Toxic Shock Syndrome (TSS)
Toxic Shock Syndrome (TSS) is a rare but serious disease associated with tampon use. TSS occurs in men, children, and non-menstruating women as well. All tampons on the U.S. market today are associated with an equally low risk of TSS. Today, the annual incidence rate of TSS in women of menstrual age in the United States is about one case per 100,000 women.
Every woman who purchases a carton of tampons in the United States and Canada today receives important safety information about TSS, ways to minimize her risk of TSS and advice on what to do if she experiences the signs and symptoms of TSS.
Identification of TSS
TSS was first described in 1978 by Dr. James Todd based on cases in seven children, three of whom were boys. The illness is caused by toxins produced by specific strains of Staphylococcus aureus. Most people have the antibodies in their bloodstream to protect them from the toxin, if it is produced. TSS is characterized by fever, hypotension, rash and multi-organ dysfunction. In the vast majority of cases, women who contract TSS recover after treatment, but it is vital that women recognize the signs and get immediate treatment if they are menstruating and using a tampon.
TSS is a rare illness. The U.S. Centers for Disease Control and Prevention (CDC) reports, for the United States, a menstrual TSS case incidence rate of 1/100,000 in women of menstruating age per year and an overall TSS case incidence rate of 0.53/100,000 people per year. Epidemiological evidence shows that the incidence has remained essentially unchanged since the 1980s.
TSS studies show several possible risk factors for menstrual TSS, including:
- tampon usage
- young user age
- continuous use of tampons
- absorbency of tampons
This is why it is important for women to interrupt their tampon usage with pads from time to time during their period, and to use the lowest absorbency tampon for their flow.

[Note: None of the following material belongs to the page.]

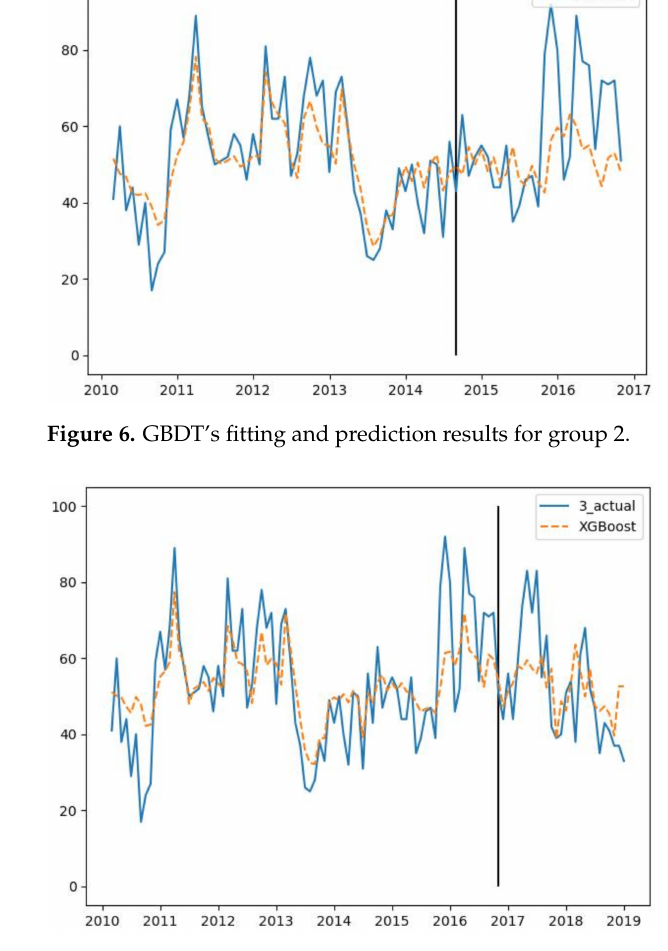
Figure 7. GBDT’s fitting and prediction results for group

Night time use and tampon wear time were show to NOT be risk factors for TSS in these important studies.
Despite tampon use as a risk factor, tampons are neither a source of S. aureus (the bacteria that causes TSS), nor do they increase the likelihood of the organism being present in a woman’s vagina, nor do they increase the numbers of organism present in the vagina.

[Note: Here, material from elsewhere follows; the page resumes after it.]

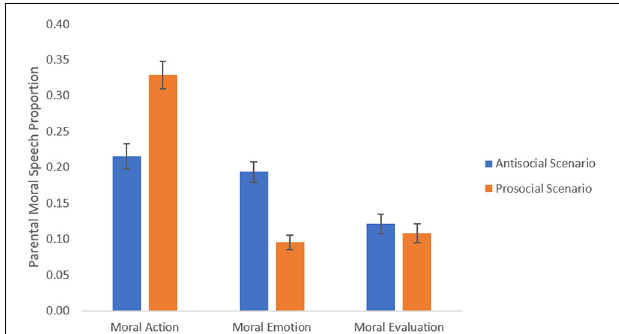
FIGURE 3 | Cross-cultural differences in attention of target character as a function of moral scenario. Error bars represent the ± 1 standard error (SE).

Be aware of the signs and symptoms of TSS. If you start to feel sick, remove your tampon, see a doctor immediately and tell her you think you might have TSS. Symptoms include:
- onset of flu-like symptoms such as fever (102°F)
- vomiting, diarrhea
- sunburn-like rash
- dizziness, muscle aches
- fainting/near fainting when standing up
For more information, look at the product insert found in all boxes of tampons, or read more here.
Research Relating to Cotton and Rayon Fibers
Numerous studies have demonstrated the safety of tampons made with cotton and/or rayon fibers. Extensive research has repeatedly disproven the mistaken belief that TSS risk increases because of the presence of rayon fiber in tampons :
- Four separate, independent studies failed to reproduce an earlier report asserting that rayon was associated with a higher risk of TSS.
- Epidemiological studies conducted in the 1980s confirmed that tampons made with cotton and/or rayon fibers had the lowest relative risk of TSS vs. tampons made with other compositions.
- Microbiological and laboratory studies confirmed that cotton and rayon fibers did not differ in their propensity to increase risk of TSS.
- FDA guidance states that “Tampons made with rayon do not appear to have a higher risk of TSS than cotton tampons of similar absorbency.”